Educator and art historian

Thalia Gouma-Peterson (1933–2001) was professor emerita of Art History and museum curator at the College of Wooster in Ohio. Born in Athens, Greece she came to the U.S. as a
Fulbright student in 1952.

==Education==
She earned her Bachelor of Arts and Master of Arts degrees in art history at Mills College and her Ph.D. at the University of Wisconsin-Madison.

==Teaching==
From 1960 to 1968 she was a lecturer in art at Oberlin College. In 1968 she joined the art faculty at the College of Wooster where she was tenured as a full professor in 1976. She chaired Wooster's Art Department for several terms and was director of Wooster's art museum for a number of years.

==Career==
Her research and writing were concentrated in two distinct fields: Byzantine icons and frescoes (she was trained as a medievalist), and contemporary feminist art. She published in Art Bulletin, Gesta, and Dumbarton Oaks Papers, and organized exhibitions of the work of Miriam Schapiro, Audrey Flack, Faith Ringgold, and Emma Amos.
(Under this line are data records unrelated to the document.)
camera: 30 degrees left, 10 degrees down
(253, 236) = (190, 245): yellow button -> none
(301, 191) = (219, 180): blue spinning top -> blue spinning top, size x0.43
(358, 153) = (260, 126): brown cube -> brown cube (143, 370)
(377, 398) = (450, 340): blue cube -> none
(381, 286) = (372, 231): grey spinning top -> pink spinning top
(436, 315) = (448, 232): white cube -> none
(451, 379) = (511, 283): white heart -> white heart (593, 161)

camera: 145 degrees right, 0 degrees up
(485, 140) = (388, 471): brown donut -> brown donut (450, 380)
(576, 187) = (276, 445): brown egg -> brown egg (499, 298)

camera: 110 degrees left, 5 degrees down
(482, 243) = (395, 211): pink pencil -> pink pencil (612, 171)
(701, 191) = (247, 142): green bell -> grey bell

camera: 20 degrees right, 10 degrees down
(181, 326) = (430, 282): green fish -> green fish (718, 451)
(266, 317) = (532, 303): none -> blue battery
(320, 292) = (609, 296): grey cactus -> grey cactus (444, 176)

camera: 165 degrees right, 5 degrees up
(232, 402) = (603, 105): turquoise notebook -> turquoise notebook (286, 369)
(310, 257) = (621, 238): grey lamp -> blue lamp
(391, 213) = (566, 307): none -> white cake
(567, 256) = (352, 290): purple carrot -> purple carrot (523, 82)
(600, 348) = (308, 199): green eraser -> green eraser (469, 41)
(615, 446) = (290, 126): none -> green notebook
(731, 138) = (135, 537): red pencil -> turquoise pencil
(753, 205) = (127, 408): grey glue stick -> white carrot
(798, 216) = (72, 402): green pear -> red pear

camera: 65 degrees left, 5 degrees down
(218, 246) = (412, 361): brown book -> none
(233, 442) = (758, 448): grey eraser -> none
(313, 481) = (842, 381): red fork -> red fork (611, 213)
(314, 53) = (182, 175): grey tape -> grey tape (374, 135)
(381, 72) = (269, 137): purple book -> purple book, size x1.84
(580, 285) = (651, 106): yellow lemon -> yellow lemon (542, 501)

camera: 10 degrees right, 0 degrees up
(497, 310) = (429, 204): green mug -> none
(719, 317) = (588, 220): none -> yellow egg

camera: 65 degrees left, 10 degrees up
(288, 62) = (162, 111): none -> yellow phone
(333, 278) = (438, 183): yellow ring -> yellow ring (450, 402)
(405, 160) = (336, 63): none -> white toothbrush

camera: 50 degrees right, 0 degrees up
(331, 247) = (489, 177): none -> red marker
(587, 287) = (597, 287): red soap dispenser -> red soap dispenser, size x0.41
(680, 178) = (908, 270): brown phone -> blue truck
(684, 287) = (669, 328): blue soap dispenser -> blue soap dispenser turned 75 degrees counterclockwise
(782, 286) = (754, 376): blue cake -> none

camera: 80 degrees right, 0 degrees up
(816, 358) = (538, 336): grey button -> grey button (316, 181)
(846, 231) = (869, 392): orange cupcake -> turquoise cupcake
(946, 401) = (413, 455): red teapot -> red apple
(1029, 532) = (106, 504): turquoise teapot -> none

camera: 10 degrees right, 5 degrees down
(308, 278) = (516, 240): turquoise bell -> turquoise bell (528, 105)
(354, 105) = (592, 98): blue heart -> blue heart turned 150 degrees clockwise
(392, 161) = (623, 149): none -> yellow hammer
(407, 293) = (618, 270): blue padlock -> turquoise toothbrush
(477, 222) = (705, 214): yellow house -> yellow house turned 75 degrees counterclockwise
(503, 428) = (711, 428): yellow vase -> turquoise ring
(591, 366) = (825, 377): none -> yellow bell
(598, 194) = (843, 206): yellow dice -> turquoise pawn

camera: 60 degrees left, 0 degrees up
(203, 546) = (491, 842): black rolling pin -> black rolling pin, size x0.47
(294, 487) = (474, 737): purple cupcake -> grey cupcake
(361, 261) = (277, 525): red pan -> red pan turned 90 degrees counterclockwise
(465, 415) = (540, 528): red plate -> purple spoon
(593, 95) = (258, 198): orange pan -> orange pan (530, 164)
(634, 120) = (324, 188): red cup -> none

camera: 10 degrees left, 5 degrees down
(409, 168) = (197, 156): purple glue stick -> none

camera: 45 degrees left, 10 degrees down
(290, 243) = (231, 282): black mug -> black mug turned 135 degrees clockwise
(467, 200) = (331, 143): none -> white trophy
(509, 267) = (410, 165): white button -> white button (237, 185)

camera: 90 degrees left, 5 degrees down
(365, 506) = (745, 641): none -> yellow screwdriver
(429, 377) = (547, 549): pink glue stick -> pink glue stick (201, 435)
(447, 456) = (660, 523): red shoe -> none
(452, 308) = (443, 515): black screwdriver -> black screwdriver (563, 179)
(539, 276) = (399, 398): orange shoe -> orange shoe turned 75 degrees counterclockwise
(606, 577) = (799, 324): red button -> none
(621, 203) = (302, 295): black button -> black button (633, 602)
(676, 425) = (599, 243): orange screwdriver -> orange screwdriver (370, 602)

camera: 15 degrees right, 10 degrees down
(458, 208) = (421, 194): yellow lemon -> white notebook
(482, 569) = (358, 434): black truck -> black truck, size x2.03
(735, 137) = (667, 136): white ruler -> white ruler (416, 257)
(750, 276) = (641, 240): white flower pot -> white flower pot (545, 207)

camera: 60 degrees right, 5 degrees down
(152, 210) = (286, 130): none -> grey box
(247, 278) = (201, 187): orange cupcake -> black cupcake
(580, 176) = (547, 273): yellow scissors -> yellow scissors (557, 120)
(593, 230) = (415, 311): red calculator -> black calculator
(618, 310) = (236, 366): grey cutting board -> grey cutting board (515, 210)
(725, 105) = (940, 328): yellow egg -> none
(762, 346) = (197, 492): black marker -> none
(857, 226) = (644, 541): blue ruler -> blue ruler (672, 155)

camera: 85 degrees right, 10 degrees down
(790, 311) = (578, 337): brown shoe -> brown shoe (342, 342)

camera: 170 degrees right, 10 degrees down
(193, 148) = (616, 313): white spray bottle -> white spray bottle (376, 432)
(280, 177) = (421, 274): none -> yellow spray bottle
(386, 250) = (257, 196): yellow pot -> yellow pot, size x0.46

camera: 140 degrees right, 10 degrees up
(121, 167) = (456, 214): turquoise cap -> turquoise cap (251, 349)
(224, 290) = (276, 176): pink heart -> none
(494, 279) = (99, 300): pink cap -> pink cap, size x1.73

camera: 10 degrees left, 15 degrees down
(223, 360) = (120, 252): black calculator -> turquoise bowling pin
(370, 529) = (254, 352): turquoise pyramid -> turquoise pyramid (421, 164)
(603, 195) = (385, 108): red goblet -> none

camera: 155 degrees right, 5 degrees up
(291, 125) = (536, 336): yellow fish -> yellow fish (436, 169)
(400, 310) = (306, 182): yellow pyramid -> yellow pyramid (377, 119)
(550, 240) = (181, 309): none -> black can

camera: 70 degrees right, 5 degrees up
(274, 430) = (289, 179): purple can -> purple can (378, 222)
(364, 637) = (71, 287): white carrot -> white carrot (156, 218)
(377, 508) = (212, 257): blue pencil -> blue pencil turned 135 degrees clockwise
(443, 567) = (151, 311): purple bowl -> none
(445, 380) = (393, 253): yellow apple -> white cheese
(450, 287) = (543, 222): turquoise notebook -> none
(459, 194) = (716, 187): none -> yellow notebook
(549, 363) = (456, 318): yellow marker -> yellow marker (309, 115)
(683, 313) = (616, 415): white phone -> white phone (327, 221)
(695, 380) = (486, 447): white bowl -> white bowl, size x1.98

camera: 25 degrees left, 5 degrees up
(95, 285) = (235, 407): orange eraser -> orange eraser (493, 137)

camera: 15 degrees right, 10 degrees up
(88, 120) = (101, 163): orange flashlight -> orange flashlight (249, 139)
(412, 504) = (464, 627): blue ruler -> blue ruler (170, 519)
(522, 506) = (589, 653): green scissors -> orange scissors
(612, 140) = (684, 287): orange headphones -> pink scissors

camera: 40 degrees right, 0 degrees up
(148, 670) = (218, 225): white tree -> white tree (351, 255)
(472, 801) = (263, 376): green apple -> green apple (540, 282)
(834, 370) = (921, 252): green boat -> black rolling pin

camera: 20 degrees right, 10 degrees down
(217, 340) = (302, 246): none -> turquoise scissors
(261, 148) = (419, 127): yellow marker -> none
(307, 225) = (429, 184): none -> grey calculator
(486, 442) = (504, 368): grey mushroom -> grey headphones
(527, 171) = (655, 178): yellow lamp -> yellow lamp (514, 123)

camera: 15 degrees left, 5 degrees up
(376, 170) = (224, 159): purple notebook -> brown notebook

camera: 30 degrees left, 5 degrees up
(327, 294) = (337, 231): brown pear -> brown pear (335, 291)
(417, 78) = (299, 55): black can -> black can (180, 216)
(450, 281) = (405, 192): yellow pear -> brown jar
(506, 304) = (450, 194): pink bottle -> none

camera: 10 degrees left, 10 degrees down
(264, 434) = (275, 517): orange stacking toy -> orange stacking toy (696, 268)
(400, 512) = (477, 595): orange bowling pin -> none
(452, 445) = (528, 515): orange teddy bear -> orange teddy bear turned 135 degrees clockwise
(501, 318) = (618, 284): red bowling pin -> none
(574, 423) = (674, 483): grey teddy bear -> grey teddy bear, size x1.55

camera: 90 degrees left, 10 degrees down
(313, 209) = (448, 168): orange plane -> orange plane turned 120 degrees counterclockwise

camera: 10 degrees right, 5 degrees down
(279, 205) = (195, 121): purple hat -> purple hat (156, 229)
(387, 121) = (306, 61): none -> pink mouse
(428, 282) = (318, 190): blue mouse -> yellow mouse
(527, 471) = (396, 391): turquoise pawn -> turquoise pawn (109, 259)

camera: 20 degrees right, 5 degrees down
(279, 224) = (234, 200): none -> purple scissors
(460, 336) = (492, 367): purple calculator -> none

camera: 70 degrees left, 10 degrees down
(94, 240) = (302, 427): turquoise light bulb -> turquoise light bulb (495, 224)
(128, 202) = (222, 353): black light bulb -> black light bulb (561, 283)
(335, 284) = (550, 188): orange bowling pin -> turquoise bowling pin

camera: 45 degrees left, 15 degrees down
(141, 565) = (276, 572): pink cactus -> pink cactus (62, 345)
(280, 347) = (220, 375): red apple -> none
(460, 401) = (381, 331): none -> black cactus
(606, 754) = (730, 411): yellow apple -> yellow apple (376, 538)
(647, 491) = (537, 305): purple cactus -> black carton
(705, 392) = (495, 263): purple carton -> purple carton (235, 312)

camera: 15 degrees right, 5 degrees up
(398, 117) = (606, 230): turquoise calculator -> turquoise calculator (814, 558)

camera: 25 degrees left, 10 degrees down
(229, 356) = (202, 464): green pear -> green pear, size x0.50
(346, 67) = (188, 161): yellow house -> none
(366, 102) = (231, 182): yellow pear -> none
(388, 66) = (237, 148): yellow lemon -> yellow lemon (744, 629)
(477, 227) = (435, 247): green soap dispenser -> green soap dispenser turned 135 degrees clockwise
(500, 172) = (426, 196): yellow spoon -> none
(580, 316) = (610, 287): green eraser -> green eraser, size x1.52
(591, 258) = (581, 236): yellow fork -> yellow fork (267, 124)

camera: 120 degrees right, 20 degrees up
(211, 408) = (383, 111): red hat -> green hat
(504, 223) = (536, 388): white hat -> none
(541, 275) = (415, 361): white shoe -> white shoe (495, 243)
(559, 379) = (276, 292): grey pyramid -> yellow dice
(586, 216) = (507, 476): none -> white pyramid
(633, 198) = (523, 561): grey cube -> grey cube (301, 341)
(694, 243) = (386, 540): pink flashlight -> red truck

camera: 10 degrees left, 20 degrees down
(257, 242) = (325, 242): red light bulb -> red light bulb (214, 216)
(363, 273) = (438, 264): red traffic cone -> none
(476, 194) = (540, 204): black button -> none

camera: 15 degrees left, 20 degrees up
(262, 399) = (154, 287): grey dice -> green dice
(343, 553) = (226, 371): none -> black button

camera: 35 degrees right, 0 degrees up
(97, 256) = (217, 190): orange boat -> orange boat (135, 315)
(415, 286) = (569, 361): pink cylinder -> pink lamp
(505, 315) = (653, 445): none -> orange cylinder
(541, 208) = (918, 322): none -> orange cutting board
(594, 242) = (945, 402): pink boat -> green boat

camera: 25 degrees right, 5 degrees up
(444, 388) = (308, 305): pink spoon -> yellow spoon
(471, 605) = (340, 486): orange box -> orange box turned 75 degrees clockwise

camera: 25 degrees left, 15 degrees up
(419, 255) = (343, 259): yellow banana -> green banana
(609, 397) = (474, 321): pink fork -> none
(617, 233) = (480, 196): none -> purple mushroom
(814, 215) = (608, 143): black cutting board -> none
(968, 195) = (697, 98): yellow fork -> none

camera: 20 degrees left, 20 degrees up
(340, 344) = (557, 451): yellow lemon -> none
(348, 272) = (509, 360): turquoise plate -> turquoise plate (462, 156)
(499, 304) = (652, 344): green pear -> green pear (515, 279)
She retired in 1999. In early 2000, Gouma-Peterson published two books that epitomize the primary areas of her research and teaching interests. The first, Miriam Schapiro: Shaping the Fragments of Art and Life, is a full-scale critical and biographical study of the New York artist Miriam Schapiro, best known as one of the founders of the feminist art movement of the late 1970s and 80s. The other, Anna Komnene and Her Times, constituted the culmination of her lifelong interest in Byzantine art and culture, and is a collection of original essays by international scholars on the Byzantine princess Anna Komnene. Gouma-Peterson conceived the idea for the collection, contributed an essay of her own to it, and steered it through a complex editorial process. The volume is one in the Gale series of medieval studies of which Marcia Colish, F.B. Artz Professor of History, was co-editor. A board member of the College Art Association and Women's Caucus for Art, the last trip she embarked on from her home in Oberlin, Ohio was to Chicago in February 2001, to receive a Lifetime Achievement award from the Women's Caucus. The exhibition materials for Impact! The Legacy of the Women’s Caucus for Art called her “a pioneer and inquisitive explorer" and "a powerful model...through example to generations of students.”

==Publications==
Gouma-Peterson's books include Miriam Schapiro: Shaping the Fragments of Art and Life on the work and life of feminist artist Miriam Schapiro; Breaking the Rules: Audrey Flack A Retrospective 1950 - 1990 and Anna Komnene and Her Times (2000), on the Byzantine princess, scholar, physician, and historian co-edited by Marcia Colish. She and Patricia Mathews co-authored The Feminist Critique of Art History for The Art Bulletin Journal. Her other publications included articles on the artists Elizabeth Catlett, Joyce Kozloff, Faith Ringgold, Athena Tacha, and Ruth Weisberg, among others.

==Awards, honors==
In 2001, Gouma-Peterson was honored with a Women's Caucus for Art Lifetime Achievement Award.